По просьбе Тетки Лидии мы с Беккой обучали новую Жемчужину Агату изо всех сил, но это было все равно что с пустым местом разговаривать. Агата не умела терпеливо сидеть, выпрямив спину и сложив руки на коленях, – она крутилась, ерзала, шаркала ногами.
– Женщины сидят вот так, – говорила Бекка и ей показывала.
– Понятно, Тетка Иммортель, – отвечала Агата и делала вид, что старается. Но ее стараний не хватало надолго – вскоре она опять сутулилась и оттопыривала коленку, забросив ногу на ногу.
На первой ее вечерней трапезе в Ардуа-холле мы посадили ее между собой, ради ее же безопасности, потому что она совсем не слушала. И все равно вела она себя очень неблагоразумно. Кормили нас хлебом, супом неопределенной природы – по понедельникам часто смешивали остатки и добавляли лук – и салатом из чины и белой репы.
– Суп, – сказала Агата. – В нем как будто плесень с посуды смывали. Я это есть не буду.

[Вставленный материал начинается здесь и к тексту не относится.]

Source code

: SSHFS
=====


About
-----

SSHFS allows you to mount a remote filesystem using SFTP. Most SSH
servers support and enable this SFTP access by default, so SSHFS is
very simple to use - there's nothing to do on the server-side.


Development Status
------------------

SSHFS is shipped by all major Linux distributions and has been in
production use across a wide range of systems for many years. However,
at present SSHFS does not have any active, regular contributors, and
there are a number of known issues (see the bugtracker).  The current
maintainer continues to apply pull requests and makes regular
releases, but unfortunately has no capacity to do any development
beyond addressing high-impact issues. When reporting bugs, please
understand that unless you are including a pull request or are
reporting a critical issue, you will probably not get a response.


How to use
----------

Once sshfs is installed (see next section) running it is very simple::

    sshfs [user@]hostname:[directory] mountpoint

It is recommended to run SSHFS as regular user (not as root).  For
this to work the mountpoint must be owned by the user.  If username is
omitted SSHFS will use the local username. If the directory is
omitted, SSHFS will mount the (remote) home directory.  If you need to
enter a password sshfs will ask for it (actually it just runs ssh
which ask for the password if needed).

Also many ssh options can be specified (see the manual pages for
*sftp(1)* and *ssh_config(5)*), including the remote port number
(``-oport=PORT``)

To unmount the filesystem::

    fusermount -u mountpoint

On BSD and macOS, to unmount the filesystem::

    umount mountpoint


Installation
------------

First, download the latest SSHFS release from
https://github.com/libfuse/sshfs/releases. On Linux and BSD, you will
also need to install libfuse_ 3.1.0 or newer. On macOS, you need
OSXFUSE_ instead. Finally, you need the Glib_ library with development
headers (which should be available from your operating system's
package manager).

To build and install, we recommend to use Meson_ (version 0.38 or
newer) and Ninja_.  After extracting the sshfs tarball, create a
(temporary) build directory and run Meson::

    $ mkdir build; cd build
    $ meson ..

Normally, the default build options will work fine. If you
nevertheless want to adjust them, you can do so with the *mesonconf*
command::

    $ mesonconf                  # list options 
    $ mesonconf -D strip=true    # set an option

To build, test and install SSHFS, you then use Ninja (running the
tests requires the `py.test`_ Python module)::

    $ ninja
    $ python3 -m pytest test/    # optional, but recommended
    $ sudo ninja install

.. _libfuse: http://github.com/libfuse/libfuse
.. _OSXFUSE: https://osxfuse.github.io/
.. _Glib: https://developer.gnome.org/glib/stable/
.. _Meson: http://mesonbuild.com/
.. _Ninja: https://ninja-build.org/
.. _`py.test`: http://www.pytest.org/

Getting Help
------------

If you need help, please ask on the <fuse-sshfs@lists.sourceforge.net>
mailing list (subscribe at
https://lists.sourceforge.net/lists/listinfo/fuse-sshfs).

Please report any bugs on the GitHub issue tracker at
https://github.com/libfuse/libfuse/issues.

– Тш-ш-ш… Возблагодари Господа за то, что тебе даровано, – шепнула я ей. – Суп наверняка питательный.
На десерт подали тапиоку – опять.
– Я не могу. – И Агата с лязгом уронила ложку. – Рыбьи глаза в клею.
– Не доесть – это неуважение, – сказала Бекка. – Если не постишься.
– Можешь доесть мое, – сказала Агата.
– На тебя люди смотрят, – сказала я.
Когда она только приехала, волосы у нее были зеленоватые – такое членовредительство, похоже, распространено в Канаде, – но за пределами нашей квартиры она покрывала голову, так что никто особо не замечал. Потом она принялась дергать волосы на затылке. Сказала, что это помогает ей думать.
– У тебя так лысина будет, – сказала ей Бекка.
Нас в Добрачной Подготовительной Школе «Жемчуга» учили, что, если часто выдергивать волосы, они больше не отрастут. С бровями и ресницами то же самое.
– Я знаю, – сказала Агата. – Но волос же все равно никто не видит. – И она доверительно нам улыбнулась: – Я когда-нибудь обрею голову.
– Ты что! Волосы женщины – это ее честь, – сказала Бекка. – Они тебе даны вместо покрывала. Это из Первого Послания к Коринфянам[69]
.– А больше никакой чести? Только волосы? – спросила Агата.
У нее вышло резко, но, по-моему, она не хотела грубить.
– Почему ты хочешь так себя опозорить? Обрить голову? – как можно мягче спросила я.
Для женщины отсутствие волос – знак позора: порой, если муж жаловался, Тетки отрезали волосы непослушной или бранчливой Эконожене, а потом заковывали ее в колодки и выставляли на всеобщее обозрение.
– Хочу узнать, каково быть лысой, – ответила Агата. – У меня это в списке отброшенных копыт.
– Ты все-таки следи, что людям говоришь, – сказала я. – Мы с Беккой… с Теткой Иммортель снисходительные, мы понимаем, что ты недавно приехала из страны разврата, мы стараемся тебе помочь. Но другие Тетки, особенно старшие, как вот Тетка Видала, – они вечно ищут, к чему придраться.
– Ага, тут ты права, – сказала Агата. – То есть понятно, Тетка Виктория.
– Что такое список отброшенных копыт? – спросила Бекка.